||New brands often wish to achieve quick brand exposure and provide consumers detailed product information through comparative advertising. Due to the strict regulations of the fair trade laws in Taiwan, when advertisers adopt comparative advertising, they sometimes avoid comparing relative strengths and weaknesses with the rival products in a direct way of confrontation; instead, a fair and objective market average value will be used as a comparison object. In the first part of this study, it explores when the objective market average value has been adopted as a comparison object, or showed in the advertisements with rival products simultaneously, whether it can effectively enhance the objectivity and credibility of the information, value of reference, and advertising effectiveness. This study also discusses the moderating effects of individual regulatory focus. In addition, when considering the increase of comparison objects, the number of comparison objects and the gap between different objects may affect the reference value of comparison objects based on anchoring theory. Therefore, the study also discusses the impact of the number of comparison objects and the gap between objects’ performances on advertising effectiveness.|
In addition to the comparisons with numbers, texts are also a common way used to compare the pros and cons between different products in practices. Rephrasing the texts often result in the effectiveness of message framing. In the second part of this study, the focal products and rival products will be represented with the message frames of gains and losses respectively. This study explores the fit effects between message frames and individual regulatory focus. Additionally, the advertising effectiveness of the comparability between two message frames is examined.

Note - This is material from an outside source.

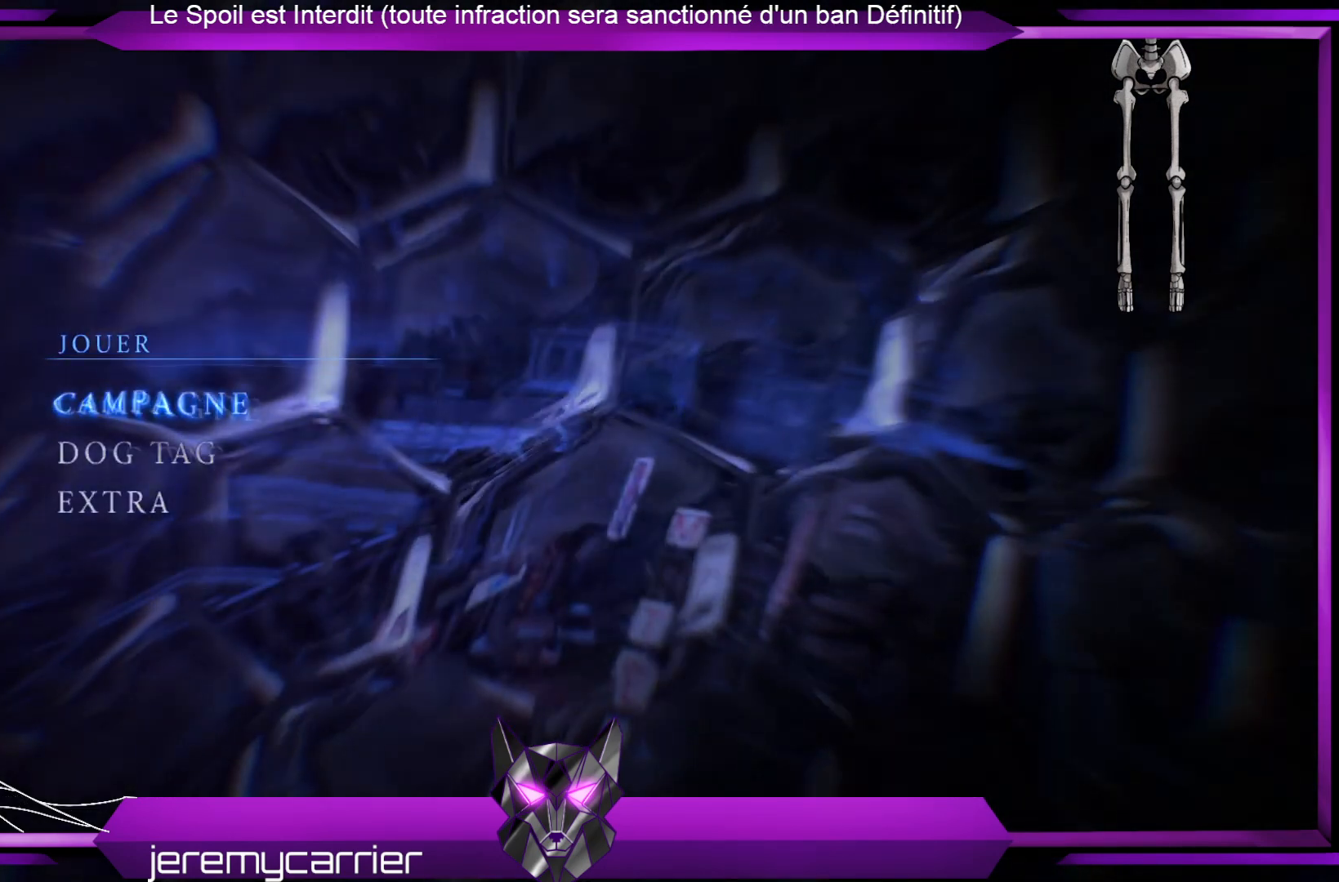
{"buttons": [], "left_stick": "center", "right_stick": "center", "events": []}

Two experiments are conducted to test the hypotheses. Experiment 1 reveals that that the addition of a market average value as a comparison object can enhance advertising effectiveness. Multiple comparison objects (multiple anchors) can lead to better advertising effectiveness than single comparison object (single anchor). Similar performances of comparison objects (high anchor-consistency) can also lead to better advertising effectiveness than dissimilar ones (low anchor-consistency). Consumers with promotion focus are concerned more about if the advertised focal product defeats the rival product. However, consumers with prevention focus are concerned more about if the performances of the advertised product are better than the average market values. Therefore, consumers with promotion focus (prevention focus) respond better to the comparative ads that use the rival product (average market values) as the comparison object. Experiment 2 finds that when the message frames adopted by the two comparative products have high (vs. low) degree of comparability, it will lead to better advertising effectiveness. When the gain frames of the advertised product and the loss frames of the rival product achieve a fit with consumer individual regulatory focus, it will lead to better advertising effectiveness.
This research makes theoretical contributions to comparative advertising, regulatory focus theory, anchoring theory, message framing, and comparability. It also offers practical suggestions on the choice of comparison objects and the design of message contents for comparative advertisements. Furthermore, this study suggests practitioners how to adjust the comparative ads to respond to different consumers for creating better advertising effectiveness.